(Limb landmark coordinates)
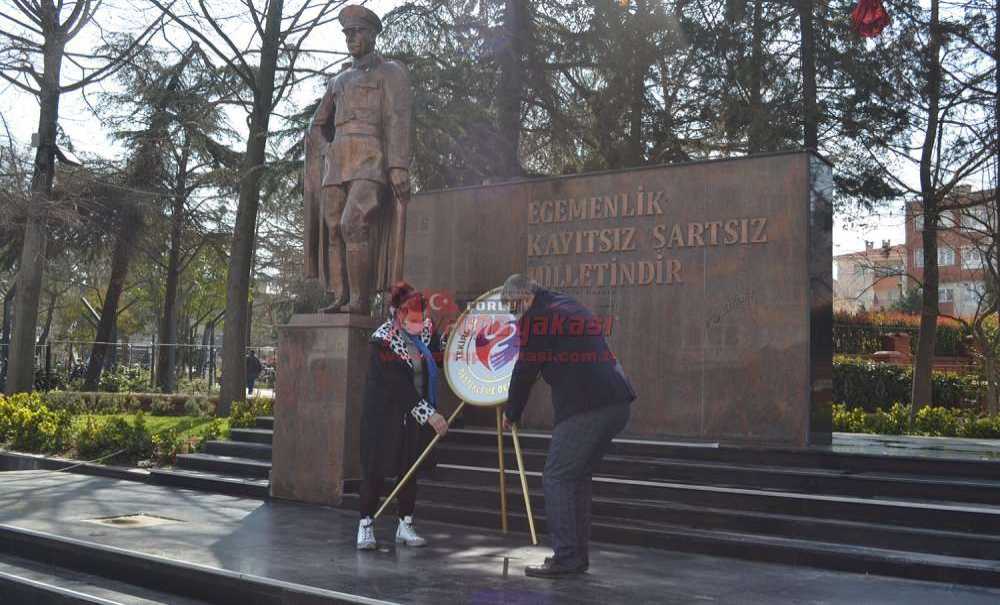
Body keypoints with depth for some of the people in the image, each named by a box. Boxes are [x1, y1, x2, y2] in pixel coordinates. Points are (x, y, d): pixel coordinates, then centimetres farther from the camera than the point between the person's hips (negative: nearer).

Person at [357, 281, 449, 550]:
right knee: (376, 469, 0)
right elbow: (399, 385, -24)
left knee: (411, 468, 10)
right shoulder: (382, 340, -19)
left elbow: (442, 359, 11)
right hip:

Work to complete ▸
Give every line of the listing above as a numbered list, omitting blank lines and the picture.

Solution for this exercise ▸
1. Body keypoints with depth for some of the people in the image, each named by a box. Boxes are [x1, y1, x2, y2] in pixel coordinates. Points are (x, y, d): pixel coordinates, then centimetres farther from the camera than the point between the person's hips (negative: nearer).
2. Person at [357, 281, 449, 550]:
3. right knee: (376, 469, 0)
4. right elbow: (399, 385, -24)
5. left knee: (411, 468, 10)
6. right shoulder: (382, 340, -19)
7. left elbow: (442, 359, 11)
8. right hip:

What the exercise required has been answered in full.